February 2015 playlists
Gramophone
Sunday, February 1, 2015
We all love sharing our musical enthusiasms with friends. Here, three music lovers allow you to glimpse some of their favourite music. Gramophone’s Reviews Editor Andrew Mellor has selected 10 recordings which illustrate the range and richness of polyphonic music from 16th-century Spain and Portugal. Reviewer Pwyll ap Siôn explores the music of a group of American composers who refused to join the mainstream and remained steadfastly ‘maverick’. And the harpsichordist and conductor Christophe Rousset reveals some of the musicians who have inspired him with their music-making and whose artistry is there for all to enjoy thanks to their recordings.
Iberian polyphony
Andrew Mellor chooses 10 pieces which celebrate the rich outpouring of choral music in 16th-century Spain and Portugal
It might be so that the wealth of sacred polyphony to emerge from Spain and Portugal in the 16th century represents slightly more ‘easy listening’ than its varying counterparts in the Low Countries and Italy. But the beauty of Iberian polyphony is not only in its directness – so often built of short musical paragraphs of cumulative intensity, each draped with long, arching phrases and rounded off with a pronounced cadence – but also in its sense of heat and sweat: words more clearly and straightforwardly set (hence the ‘polyphony lite’ reputation) and a listening experience that’s never short on scent and poetry as a result.
Victoria stands heads and shoulders above the top of the heap in terms of reputation and recording activity, even if his music fits the above description least when he’s placed against some of his most interesting contemporaries. The long breath of Victoria’s Masses can seem a long way from the immediacy of Tenebrae settings by Morales, Lobo and Cardoso – an immediacy that sometimes borders on the secular. Either way, both styles delivered music as ravishing as it is nourishing.

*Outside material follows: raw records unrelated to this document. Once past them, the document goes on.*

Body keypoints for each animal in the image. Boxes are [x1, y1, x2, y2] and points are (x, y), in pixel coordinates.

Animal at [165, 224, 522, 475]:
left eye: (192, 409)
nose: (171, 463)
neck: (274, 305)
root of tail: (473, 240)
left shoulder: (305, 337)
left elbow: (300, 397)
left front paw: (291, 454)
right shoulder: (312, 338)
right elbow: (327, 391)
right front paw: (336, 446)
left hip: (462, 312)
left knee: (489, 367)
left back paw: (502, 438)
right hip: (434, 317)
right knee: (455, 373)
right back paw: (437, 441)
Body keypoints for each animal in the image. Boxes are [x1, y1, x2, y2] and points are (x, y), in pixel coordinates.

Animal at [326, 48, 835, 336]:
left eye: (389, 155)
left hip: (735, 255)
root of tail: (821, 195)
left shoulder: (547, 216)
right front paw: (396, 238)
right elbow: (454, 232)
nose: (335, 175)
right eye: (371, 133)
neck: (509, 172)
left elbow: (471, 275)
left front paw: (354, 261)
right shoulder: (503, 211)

And speaking of easy listening, polyphony like this is particularly adept at cutting consistently through the whir of plane, train and automobile engines – while also providing food for thought on how specific styles emerged in specific territories, and then travelled.
American Mavericks
Pwyll ap Siôn on a handful of US composers who went their own way
The idea of the American maverick composer is by now so deeply engrained that it has almost become part of tradition. Therein lies the paradox. By definition, the maverick is a fearless innovator and iconoclast, a figure who – to paraphrase conductor Michael Tilson Thomas – composes ‘outside the lines’. Yet, despite flaunting its beliefs and values, the maverick still has to engage with tradition in order to be understood, hence perhaps the surprising amount of orchestral music contained on this playlist.
Charles Ives is in many ways the most obvious starting point (although some may choose to look further back), and his ‘Fourth of July’ movement from the Holidays Symphony builds up to an exciting climax with its unpredictable collage of quotations.

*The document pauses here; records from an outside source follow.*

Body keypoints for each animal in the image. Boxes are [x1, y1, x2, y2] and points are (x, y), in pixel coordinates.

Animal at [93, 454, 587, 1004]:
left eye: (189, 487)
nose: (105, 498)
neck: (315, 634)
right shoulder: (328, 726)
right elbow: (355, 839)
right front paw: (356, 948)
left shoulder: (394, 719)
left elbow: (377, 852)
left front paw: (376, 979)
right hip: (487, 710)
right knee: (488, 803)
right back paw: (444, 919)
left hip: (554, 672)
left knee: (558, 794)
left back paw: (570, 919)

A sense of place can sometimes shape the outlook of a maverick, as found in the music of Conlon Nancarrow and John Luther Adams, both of whom spent significant parts of their creative lives working in relative isolation. Others have remained for many years right at the centre, such as Moondog and La Monte Young, yet have lost none of their non-conformist attitude.
The maverick is still a very male/macho construction but there have been a number of highly influential women too, among them Pauline Oliveros and Meredith Monk, and more recently Julia Wolfe. Not every maverick is loud and confrontational, although Glenn Branca’s symphonic electric guitar music almost inevitably is.
A completely different take is to be found in Harold Budd’s benign, placid but equally revolutionary Madrigals of the Rose Angel. And, of course, any playlist would not be complete without the arch-maverick himself, John Cage.
Influential musicians
Christophe Rousset on the musicians whose recordings have most inspired him and broadened his horizons
Some recordings have been very important in my musical life; some for just a few inspired moments while others have been played thousands of times for the fascinating colour of a voice or for the dancing rhythm of a piece of music. Now everything is so accessible on the internet, I hardly know in what direction I should look to find the artist, the repertoire, the beauty I am seeking. It’s the same feeling I had 10 years ago when record shops still existed, but now with even more choice: impossible then to trust any instinct or desire for the ‘right’ choice of the day.
Unless a music-lover follows a particular artist, it is quite difficult for them to be adventurous in their choices. Often I’ve bought recordings of a performer instead of just the repertoire. I discovered the violinist Sergey Khachatryan at the Festival of Menton in 2013: his very sober and highly sensible interpretation of the Beethoven Violin Concerto moved me to tears. Isabelle Faust often plays in the same venues I perform in: that’s how I came to love her solo Bach. Going to opera houses from a young age helped me discover the greatest singers, but only a few touched my heart: Edita Gruberová in The Magic Flute, Natalie Dessay in Lakmé or Hamlet, Christian Gerhaher in Bach’s St John’s Passion. These are artists I have to follow on recordings, as I don’t often have the time these days to go to concerts as a member of the audience!